Joy Reid, the host of MSNBC‘s AM Joy, was forced to issue an important correction after the network ran a story about the recently-departed U.S. Navy Secretary Richard Spencer and instead, used a picture of the controversial, white nationalist activist Richard Spencer.

According to The Hill, the MSNBC host announced the correction and apologized for the glaring mistake in a video, which she tweeted later on Saturday.

“I want to make a quick correction. This is a pretty big correction. Earlier on AMJoy as we were talking about former Navy Secretary Richard Spencer, we mistakenly showed the wrong image of white supremacist Richard Spencer,” Reid admitted in the video clip.

The tweet caption accompanying the video read, in part, “We are very, deeply sorry for that mistake.”

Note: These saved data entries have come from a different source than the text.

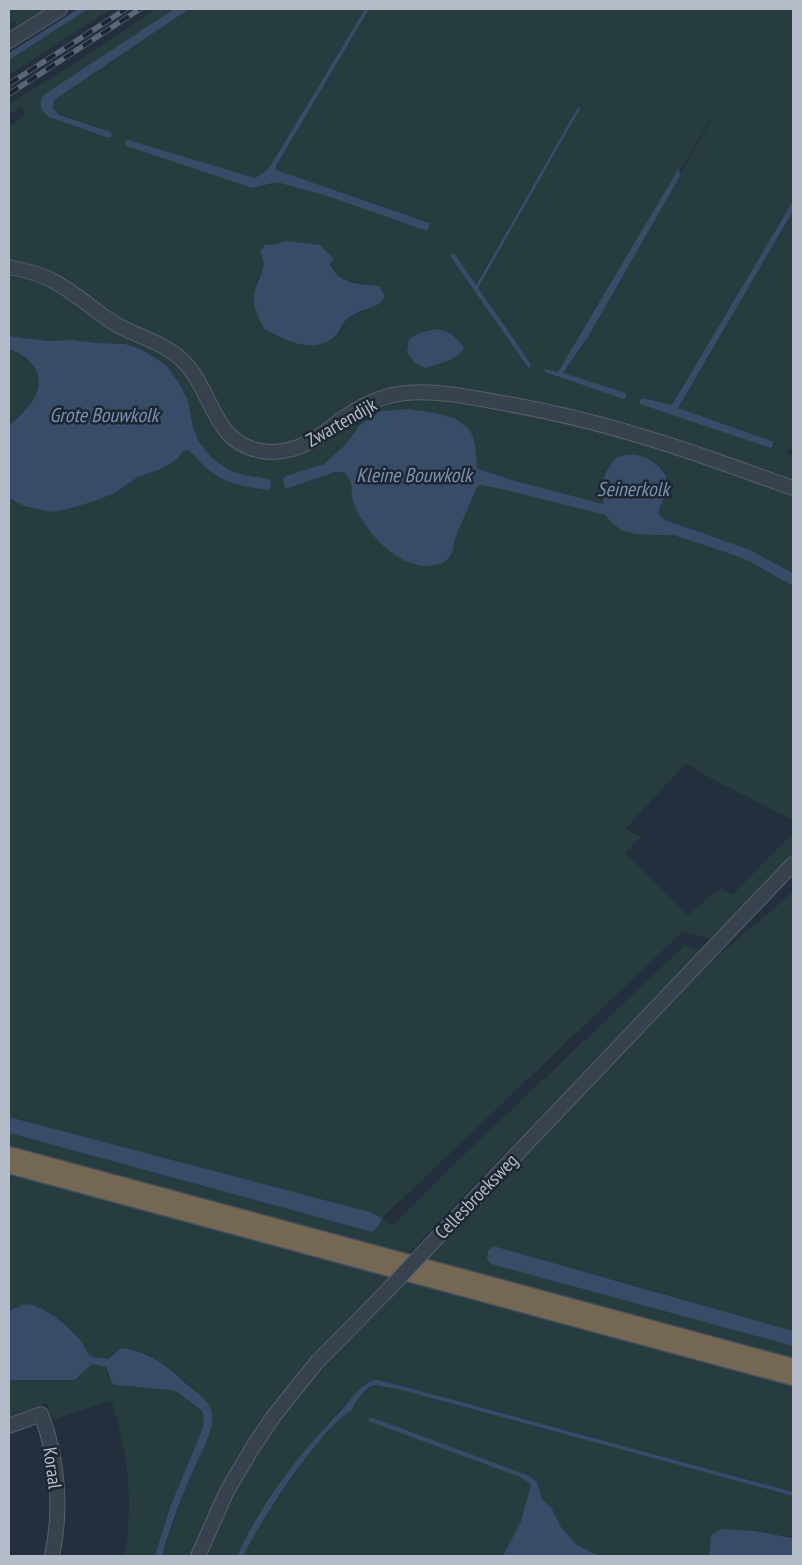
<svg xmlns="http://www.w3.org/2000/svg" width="802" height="1565" viewBox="0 0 802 1565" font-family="'PT Sans Narrow',sans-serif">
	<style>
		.green { fill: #263c3f; fill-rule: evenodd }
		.water { fill: #394c67 }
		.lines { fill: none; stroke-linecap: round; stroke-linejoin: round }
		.street-casing { stroke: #565f6c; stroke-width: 16 }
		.highway-casing { stroke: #434c59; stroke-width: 29 }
		.street { stroke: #38414e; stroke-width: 14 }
		.highway { stroke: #746855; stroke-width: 26 }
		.rail-casing { stroke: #5a6575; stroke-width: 5.5 }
		.rail { stroke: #1d2633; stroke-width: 4; stroke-dasharray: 11; stroke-linecap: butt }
		.street-bridge-casing { stroke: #565f6c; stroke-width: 16; stroke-linecap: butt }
		.street-bridge { stroke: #38414e; stroke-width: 14 }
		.labels { text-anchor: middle; stroke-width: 5; stroke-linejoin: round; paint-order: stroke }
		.street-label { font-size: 19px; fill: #b4bcc9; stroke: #1d2633 }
		.water-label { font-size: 20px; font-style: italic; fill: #7c92b1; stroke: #1d2633 }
	</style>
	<rect width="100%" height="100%" fill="#242f3e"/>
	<g class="green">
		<path d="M9,9H50L9,35V29L17,25L14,20L9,23Z"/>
		<path d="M88,9H111L9,75V60Z"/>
		<path d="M156,9H174L117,47L40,102V106L45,114L49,117L109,138H111V132L59,115L53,108L54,100L189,9H365L271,166L266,171L255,178L125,144L126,146L252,188C262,187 270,182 280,183L327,196L427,231L429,222L276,170V166L369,9H793V201L672,405L643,398L639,401L640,404L674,415L793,211V450L789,448L786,453L793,455V484L634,429L419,388L329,423L298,441L270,447L256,445L233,432L193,365L9,263V126L25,116L22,107L9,114V104L86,56ZM725,96L588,337L563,374L626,393V398L623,399L545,372L546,369L558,372ZM578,107L580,109L478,288L518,345L531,365L529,369L450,256L454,253L475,285ZM285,241L330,264L334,273L343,280L379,286L381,302L347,319L340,330L288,341L265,330L257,315L256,283L263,270L265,245L276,244Z"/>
		<path d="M9,271L33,276L176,361L253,455L337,428L383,402L417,397L465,401L613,433L793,491V573L750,550L663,519L658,514C660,505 666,496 668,488C672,465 635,447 617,458C609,463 603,476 602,485C601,491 603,498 603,504L508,479L477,468L474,438L445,415L410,409L360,425L346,444L324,464L286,476L283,478L344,472L351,480L353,502L454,548V541L477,487L480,485L506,490L605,515C620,534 632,534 654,535C661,535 667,536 673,535L728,553L749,561L793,586V820L712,779L686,763L625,829L641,837L625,853L688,915L720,888L732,895L793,833V855L712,939L682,932L382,1218L393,1225L451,1167L685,945L701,950L402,1260L9,1154V1133L372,1232L379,1225L381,1218L370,1212L9,1117V498L24,506L50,512L113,494L138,477L161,469L176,460L184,451L188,450C194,454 197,459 202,464C221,483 244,487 270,490L271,483L269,479L244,475L227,469L212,458L199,442L193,426L188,400L179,383L168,367L151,355L138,348L125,344L97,343L73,340L48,341L9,336Z"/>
		<path d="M9,349C33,358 47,375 33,400C27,410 17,418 9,426Z"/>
		<path d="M793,892V1331L615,1280L487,1259L491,1264L793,1346V1365L420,1265L712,961Z"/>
		<path d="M9,1172L392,1275L298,1377L193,1556H162L188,1481L208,1435C210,1429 213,1422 212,1416C209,1396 161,1361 144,1353C136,1350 129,1349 121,1348L108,1359L93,1357L88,1355C70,1334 40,1289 9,1311Z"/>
		<path d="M404,1282L793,1386V1492L398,1385L373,1381C346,1399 324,1427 304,1453C279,1486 255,1519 237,1556H205C218,1529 228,1499 244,1473C287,1401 347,1342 404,1282Z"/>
		<path d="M92,1363L106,1367L108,1376L116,1385C132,1388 165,1385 178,1393C183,1396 186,1400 190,1403C201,1411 207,1411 203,1428L170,1507L155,1556H125C133,1504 129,1450 111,1400L53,1420L47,1403L9,1417V1380H75L82,1374Z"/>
		<path d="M374,1385L398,1389L793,1496V1538L789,1536L711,1535L709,1556H599L595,1555L577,1545L561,1527L551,1507L542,1499L537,1482L520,1477L531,1484L521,1521L503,1556H243L268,1511L308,1454L329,1430L344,1414L349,1411L355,1401L364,1392Z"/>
	</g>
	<g class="water">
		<path d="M78,9H88L9,60V53Z"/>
		<path d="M174,9H189L54,100L53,108L59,115L111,132L112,136L109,138L49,117C40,110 37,102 45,94Z"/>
		<path d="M365,9H369L276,166V170L430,223L427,231L327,196L280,183C270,182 262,187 252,188L126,146L125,141L128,140L255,178L266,171L271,165Z"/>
		<path d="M578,107L580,109L478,288L518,345L531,365L529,369L450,256L454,253L476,285Z"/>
		<path d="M679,168L680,176L588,337L563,373L626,393V398L623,399L545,372V369L558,372Z"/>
		<path d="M793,201V211L678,408L774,442L771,448L640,404L639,401L643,398L672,405Z"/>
		<path d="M285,241L320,245L334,259L330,264C340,286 359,283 379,286L385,296L381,302L377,305C368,309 356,312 348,318C342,323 340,332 334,337C312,355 287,340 265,330C260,321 254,311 254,300C253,281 271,269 260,251L265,245L276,244Z"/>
		<path d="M436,329C451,332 455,336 464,348C456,361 440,363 426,368L415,363L407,352L409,339L419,333Z"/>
		<path d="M9,336L48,341L73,340L97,343L125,344L138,348L151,355L168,367L179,383L188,400L193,427L199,442L212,458L227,469L244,475L269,479L271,483L270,490C243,487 222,484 202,464C197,459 194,454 188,450L184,451L176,460L161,469L138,477L113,494L88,503L64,510L50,512L24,506L9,498V426C17,418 27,410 33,400C47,375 33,358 9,349Z"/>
		<path d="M410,409C432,413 468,414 474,440C476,449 476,459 477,468L508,479L603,504C603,494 601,484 605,474C608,469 612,461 616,458C635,447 666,463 668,484C668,492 660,505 658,513L663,519L750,550L793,573V586L749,561L728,553L673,535C667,536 661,535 654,535C631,534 620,534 605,515L506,490L480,485L477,487L454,541C454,550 451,559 442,563C407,578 365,534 354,504C348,489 357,486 344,472H335L285,489L283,478L286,476L324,464L346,444L360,425L381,411Z"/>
		<path d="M9,1117L370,1212L382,1218L379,1225L372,1232L9,1133Z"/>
		<path d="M493,1246L793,1331V1346L491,1264L487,1259L488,1251Z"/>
		<path d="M29,1304C48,1309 68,1326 81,1341C84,1345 86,1352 89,1355C95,1360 102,1356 108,1359L121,1348C144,1350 164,1363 181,1379C191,1389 208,1398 212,1412C216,1430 195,1464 189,1480C178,1505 169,1531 162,1556H155L170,1507L203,1428L204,1418L202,1411L177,1392L172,1390L116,1385L112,1383L106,1367L92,1364L75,1380H9V1311L22,1305Z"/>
		<path d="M377,1380L398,1385L793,1492V1496L398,1389L374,1385C363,1390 356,1400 352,1410C337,1419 327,1432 316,1445C287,1480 264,1517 243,1556H237C263,1500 302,1450 345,1406C353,1397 363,1381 377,1380Z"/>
		<path d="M369,1418H373L527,1475L537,1482L542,1499L551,1507L561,1527L577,1545L599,1556H503L521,1521L531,1484L520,1477L368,1421Z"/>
		<path d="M722,1529L754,1531L793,1538V1556H709L711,1535Z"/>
	</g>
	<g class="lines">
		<defs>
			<g id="street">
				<path d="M9,41L60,9"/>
				<path d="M9,267C25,270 41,274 55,282C77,294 96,312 117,325C139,337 165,343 183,361C212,389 212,440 257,450C280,456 305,447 324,433C331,428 337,422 345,417C364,404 383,395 406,393C440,390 474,398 508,404C551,412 595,422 637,435C690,450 741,470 793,488"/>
				<path d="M432,1243L793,864"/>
				<path d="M9,1426L41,1414C58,1458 62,1510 52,1556"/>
				<path d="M198,1556L227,1491L253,1447L273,1417L317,1362L385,1293"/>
			</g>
			<path id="highway" d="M9,1160L793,1372"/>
		</defs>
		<use href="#street" class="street-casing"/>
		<use href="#highway" class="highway-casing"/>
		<use href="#street" class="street"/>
		<use href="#highway" class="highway"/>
		<defs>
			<g id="rail">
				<path d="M9,84L126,9"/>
				<path d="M9,94L140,9"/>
			</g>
		</defs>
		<use href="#rail" class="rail-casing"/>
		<use href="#rail" class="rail"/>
		<defs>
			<path id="street-bridge" d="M385,1293L432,1243"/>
		</defs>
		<use href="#street-bridge" class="street-bridge-casing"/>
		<use href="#street-bridge" class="street-bridge"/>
	</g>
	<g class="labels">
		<g class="street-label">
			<text transform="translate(341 422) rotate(-30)" y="7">Zwartendijk</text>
			<text transform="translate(476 1196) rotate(-46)" y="7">Cellesbroeksweg</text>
			<text transform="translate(53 1468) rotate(82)" y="7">Koraal</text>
		</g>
		<g class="water-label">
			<text x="104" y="422">Grote Bouwkolk</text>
			<text x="414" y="482">Kleine Bouwkolk</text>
			<text x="633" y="496">Seinerkolk</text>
		</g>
	</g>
	<rect width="802" height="1565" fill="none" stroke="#b4bcc9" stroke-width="20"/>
</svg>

The image mix-up originally aired as Reid and several guests discussed the former Navy secretary and the subsequent scathing op-ed he penned in The Washington Post in which he blasted President Donald Trump for his involvement in the case of Chief Petty Officer Edward Gallagher. Gallagher is the former Navy SEAL who was charged with war crimes from his time in Iraq and was threatened with not being able to keep his military status or his Navy SEAL trident.

Spencer suggested in the op-ed that the president’s involvement in the matter was a “shocking and unprecedented intervention in a low-level review.” Spencer’s opinion on the matter came just three days after he was pushed out of his position as top Navy brass.

As one could expect, the obvious mistake was immediately seized upon by social media users, especially on Twitter, many of whom quickly pointed out MSNBC’s error.

“Oh my god. This actually happened,” White House correspondent Andrew Feinberg tweeted shortly after the segment, adding a screenshot of the mistake.

The wrong Richard Spencer, who has been given credit for coming up with the term “alt-right,” even joined in on the post-error commentary, saying, “On some deep, unconscious level, America wants me to be in charge of the U.S. Navy.”

As The Inquisitr previously reported, Gallagher was charged with killing unarmed Iraqi civilians from a sniper’s perch, including a child and an elderly woman. Though he was eventually acquitted of those charges, he wasn’t able to mount a defense for posing in a picture with a deceased Iraqi prisoner of war, which he was charged for.

Spencer claimed in the op-ed that his firing was the result of his refusal to obey an order from Trump to intervene in Gallagher’s case. Spencer believed that obeying the order would violate “the sacred oath I took in the presence of my family, my flag and my faith.”